Regreso a la juventud

Variar, a veces, supone un regreso a la juventud. A los recuerdos gratos, a la era dorada del romanticismo juvenil: cuando el referente era la edad madura, rodada, que lanzaba el ejemplo a la desorientada juventud, huracanada, llena de energía y asomando a las primeras certezas. Como aquella de que la belleza, en el arte, también se encontraba en las películas antiguas.

Ese regreso a la juventud me lo ha proporcionado, estos días veraniegos, un nuevo visionado de la película El tercer hombre. Hacía tiempo que no veía en la pantalla el rostro lleno de presencia de mi adorado Orson Welles. Porque, una vez, uno quiso ser director de cine. La he visto a trozos, no como antaño. Pero ha acabado cayendo entera, deleitándome hasta el punto de reafirmarme en que la pátina de antigüedad, si la obra está bien hecha, no hace que pierda un ápice de modernidad. Una película sobre la amistad y el amor.

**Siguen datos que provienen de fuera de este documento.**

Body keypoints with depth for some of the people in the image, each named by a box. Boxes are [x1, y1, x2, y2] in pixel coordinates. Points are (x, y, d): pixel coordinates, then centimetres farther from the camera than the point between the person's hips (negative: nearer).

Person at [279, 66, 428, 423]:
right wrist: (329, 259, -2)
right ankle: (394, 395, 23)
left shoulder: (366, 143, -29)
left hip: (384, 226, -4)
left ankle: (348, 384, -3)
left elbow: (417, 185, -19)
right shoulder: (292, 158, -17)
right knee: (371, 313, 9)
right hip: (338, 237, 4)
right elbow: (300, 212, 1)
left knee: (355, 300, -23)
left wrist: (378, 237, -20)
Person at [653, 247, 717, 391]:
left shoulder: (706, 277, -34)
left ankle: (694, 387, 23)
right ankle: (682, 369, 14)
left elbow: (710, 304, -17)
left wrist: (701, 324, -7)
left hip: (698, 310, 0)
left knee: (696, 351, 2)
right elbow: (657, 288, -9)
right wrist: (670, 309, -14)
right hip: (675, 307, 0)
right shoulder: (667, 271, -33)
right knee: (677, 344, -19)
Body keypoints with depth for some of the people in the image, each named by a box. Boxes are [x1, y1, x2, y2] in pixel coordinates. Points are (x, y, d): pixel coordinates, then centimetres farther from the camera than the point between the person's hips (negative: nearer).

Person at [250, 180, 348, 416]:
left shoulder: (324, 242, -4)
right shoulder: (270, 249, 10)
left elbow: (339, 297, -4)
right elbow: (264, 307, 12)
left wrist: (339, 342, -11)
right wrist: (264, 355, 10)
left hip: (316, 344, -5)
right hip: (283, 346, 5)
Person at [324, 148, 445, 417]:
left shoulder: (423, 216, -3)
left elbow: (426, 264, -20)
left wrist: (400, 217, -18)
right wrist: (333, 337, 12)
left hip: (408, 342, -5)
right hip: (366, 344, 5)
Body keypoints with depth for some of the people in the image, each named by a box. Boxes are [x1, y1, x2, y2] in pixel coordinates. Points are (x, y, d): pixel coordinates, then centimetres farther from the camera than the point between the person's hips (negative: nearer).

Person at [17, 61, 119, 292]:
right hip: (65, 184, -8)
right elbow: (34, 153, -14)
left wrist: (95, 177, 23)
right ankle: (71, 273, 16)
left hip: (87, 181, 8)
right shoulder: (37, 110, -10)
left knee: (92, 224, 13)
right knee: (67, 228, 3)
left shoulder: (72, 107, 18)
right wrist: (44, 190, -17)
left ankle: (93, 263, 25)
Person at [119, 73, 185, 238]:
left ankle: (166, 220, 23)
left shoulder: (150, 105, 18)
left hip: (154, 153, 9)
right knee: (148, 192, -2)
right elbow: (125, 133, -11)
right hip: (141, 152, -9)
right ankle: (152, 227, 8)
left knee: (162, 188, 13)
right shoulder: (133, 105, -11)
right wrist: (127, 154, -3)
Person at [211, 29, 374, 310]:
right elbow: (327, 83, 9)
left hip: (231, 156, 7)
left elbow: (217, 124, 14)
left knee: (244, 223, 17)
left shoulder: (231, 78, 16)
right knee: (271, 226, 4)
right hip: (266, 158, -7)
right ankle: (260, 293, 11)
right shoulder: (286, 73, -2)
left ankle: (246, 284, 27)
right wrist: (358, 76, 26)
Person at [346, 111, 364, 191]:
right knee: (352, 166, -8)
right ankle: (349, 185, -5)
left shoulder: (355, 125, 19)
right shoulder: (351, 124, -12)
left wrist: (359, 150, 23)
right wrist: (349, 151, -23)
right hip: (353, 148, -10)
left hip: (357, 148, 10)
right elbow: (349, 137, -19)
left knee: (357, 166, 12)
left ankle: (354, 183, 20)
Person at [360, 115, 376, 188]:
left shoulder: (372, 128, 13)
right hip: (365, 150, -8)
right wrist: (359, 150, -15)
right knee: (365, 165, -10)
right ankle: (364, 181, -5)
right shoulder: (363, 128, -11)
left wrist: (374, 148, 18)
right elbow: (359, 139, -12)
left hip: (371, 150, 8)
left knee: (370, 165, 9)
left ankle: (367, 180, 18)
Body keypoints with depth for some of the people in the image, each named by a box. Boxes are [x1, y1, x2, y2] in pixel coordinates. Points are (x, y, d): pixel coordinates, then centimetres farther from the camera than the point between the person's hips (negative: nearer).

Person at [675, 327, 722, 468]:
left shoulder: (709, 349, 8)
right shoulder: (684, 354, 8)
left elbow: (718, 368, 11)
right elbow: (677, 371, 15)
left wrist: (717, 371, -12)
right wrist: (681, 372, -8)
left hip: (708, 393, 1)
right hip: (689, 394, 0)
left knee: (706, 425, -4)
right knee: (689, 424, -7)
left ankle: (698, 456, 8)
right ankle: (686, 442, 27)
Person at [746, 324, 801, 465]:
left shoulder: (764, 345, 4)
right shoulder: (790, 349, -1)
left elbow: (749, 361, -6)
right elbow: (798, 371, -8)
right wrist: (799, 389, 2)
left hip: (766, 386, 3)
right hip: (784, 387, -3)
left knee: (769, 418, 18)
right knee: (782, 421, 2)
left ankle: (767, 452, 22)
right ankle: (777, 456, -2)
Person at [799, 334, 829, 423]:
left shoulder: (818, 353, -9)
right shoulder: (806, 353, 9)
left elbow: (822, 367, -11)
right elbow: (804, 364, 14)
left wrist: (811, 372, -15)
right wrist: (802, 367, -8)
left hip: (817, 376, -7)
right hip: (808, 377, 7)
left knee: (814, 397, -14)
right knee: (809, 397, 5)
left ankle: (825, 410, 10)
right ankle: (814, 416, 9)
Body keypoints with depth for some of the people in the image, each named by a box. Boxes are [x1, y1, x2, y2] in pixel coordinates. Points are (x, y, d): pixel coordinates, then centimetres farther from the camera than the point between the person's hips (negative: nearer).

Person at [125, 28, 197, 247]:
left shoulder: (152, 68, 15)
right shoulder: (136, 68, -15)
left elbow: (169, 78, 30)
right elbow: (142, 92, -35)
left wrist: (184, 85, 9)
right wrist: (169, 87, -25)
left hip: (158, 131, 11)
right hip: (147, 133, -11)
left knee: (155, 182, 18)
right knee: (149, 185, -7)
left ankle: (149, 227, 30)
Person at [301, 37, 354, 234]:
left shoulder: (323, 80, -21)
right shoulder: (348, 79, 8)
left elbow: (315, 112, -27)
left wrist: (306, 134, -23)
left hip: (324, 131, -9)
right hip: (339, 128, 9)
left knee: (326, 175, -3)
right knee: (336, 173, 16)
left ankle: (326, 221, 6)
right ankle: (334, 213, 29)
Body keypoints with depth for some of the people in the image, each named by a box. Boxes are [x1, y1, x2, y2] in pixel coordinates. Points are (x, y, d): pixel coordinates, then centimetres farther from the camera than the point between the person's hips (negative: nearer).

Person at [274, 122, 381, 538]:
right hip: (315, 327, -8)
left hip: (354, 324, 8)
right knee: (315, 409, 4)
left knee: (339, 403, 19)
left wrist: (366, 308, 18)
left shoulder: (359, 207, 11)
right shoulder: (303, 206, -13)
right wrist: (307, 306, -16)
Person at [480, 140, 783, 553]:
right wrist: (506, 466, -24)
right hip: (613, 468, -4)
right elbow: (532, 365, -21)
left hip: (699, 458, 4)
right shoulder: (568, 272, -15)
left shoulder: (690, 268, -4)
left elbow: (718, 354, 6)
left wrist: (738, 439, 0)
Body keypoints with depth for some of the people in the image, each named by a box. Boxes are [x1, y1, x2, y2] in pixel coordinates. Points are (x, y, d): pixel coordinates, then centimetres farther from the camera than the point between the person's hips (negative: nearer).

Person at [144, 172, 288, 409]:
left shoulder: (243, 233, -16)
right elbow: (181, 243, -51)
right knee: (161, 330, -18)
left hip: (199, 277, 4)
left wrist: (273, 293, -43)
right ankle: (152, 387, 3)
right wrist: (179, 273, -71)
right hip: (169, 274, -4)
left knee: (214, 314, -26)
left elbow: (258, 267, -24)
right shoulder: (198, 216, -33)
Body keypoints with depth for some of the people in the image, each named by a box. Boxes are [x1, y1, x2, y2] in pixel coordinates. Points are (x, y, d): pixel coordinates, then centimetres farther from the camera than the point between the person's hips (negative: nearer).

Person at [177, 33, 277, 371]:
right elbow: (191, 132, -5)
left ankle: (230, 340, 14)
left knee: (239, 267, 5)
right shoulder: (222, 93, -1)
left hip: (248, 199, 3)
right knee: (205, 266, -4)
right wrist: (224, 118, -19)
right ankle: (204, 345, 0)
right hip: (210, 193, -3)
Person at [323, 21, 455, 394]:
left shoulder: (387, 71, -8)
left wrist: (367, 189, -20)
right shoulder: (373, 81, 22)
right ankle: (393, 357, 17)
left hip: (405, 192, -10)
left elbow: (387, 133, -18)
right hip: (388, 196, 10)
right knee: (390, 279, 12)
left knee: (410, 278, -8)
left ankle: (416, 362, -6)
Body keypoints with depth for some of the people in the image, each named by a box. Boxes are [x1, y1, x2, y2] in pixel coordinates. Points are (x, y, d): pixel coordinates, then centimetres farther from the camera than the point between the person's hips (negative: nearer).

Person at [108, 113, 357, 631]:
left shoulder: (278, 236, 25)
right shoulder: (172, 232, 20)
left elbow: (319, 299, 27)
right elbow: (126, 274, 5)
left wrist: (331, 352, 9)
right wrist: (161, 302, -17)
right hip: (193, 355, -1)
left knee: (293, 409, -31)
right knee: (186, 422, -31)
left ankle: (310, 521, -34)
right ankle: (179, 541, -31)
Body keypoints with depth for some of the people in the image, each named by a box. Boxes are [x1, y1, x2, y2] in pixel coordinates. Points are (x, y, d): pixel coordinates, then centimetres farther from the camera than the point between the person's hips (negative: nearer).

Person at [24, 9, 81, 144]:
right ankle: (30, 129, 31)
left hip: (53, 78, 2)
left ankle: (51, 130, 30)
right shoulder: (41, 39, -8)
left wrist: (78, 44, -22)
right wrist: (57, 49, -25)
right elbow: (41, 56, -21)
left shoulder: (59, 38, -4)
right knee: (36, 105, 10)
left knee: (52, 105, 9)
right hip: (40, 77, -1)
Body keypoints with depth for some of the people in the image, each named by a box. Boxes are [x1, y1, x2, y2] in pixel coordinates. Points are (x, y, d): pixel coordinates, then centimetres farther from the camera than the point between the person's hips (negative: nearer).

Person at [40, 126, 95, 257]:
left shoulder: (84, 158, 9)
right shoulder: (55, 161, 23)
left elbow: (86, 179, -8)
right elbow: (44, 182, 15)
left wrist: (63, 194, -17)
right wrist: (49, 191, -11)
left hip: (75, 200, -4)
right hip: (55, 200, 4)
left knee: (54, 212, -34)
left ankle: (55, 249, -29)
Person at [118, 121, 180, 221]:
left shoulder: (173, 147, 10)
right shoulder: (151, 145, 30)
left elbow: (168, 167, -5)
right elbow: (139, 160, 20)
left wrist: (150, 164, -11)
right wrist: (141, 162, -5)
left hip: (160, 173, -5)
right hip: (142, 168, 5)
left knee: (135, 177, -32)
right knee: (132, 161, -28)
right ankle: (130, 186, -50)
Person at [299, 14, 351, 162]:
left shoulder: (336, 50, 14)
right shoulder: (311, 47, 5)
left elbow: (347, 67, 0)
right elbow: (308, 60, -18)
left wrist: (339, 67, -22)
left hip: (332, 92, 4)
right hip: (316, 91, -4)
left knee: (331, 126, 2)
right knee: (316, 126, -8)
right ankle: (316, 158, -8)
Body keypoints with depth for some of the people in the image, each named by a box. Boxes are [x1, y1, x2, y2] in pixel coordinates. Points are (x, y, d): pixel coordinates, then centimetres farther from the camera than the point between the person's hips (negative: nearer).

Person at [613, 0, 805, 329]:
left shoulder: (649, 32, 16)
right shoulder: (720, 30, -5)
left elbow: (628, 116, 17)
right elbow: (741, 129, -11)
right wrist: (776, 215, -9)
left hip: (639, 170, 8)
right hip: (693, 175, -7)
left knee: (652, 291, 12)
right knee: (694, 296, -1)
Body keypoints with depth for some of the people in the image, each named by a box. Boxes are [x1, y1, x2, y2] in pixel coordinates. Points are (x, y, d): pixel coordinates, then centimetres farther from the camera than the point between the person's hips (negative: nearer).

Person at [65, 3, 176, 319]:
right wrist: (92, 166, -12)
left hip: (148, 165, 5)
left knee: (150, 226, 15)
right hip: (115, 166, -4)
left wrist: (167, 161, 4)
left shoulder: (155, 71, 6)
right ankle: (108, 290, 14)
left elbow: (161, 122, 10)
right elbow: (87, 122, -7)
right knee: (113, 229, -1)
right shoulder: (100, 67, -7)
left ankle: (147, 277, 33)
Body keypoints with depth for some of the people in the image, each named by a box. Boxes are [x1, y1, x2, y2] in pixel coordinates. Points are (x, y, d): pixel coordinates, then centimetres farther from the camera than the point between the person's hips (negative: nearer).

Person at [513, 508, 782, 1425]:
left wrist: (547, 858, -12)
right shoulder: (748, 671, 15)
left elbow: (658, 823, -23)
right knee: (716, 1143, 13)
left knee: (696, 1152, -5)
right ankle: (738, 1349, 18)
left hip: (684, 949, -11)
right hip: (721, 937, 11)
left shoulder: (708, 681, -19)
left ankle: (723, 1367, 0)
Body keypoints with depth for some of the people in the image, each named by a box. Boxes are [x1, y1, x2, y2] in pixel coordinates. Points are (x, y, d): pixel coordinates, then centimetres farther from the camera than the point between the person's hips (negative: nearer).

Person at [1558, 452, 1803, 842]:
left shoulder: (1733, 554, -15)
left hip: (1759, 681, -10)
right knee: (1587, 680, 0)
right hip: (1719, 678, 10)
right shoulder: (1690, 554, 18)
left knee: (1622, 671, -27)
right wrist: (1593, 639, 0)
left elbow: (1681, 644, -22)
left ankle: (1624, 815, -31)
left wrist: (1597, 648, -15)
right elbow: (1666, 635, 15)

En ella, toman protagonismo los negocios turbios, personajes enigmáticos y policías tenaces. Son memorables las escenas, en esa Viena inmediatamente posterior a la Segunda Guerra Mundial, de la primera aparición del turbio personaje de Welles, de los dos amigos reunidos en la noria o la persecución por las cloacas de la ciudad. Sin embargo, lo que en mi subjetivo visionado la vuelve a convertir en una obra maestra de primer orden, es ese final en que el enamorado escritor recibe el lento desaire amoroso de la Anna encarnada por Alida Valli y luego se enciende un cigarrillo. Sin duda, removió mis recuerdos hasta convencerme de que, en ese regreso a la juventud que me llegó con su visionado, había algo de fe perenne en el arte que dura, ya, desde que a tan tierna edad relativizara el oficio de escribir adorando al mediocre literato que protagoniza la película en la piel de Joseph Cotten, hasta la asentada madurez que vivo hoy.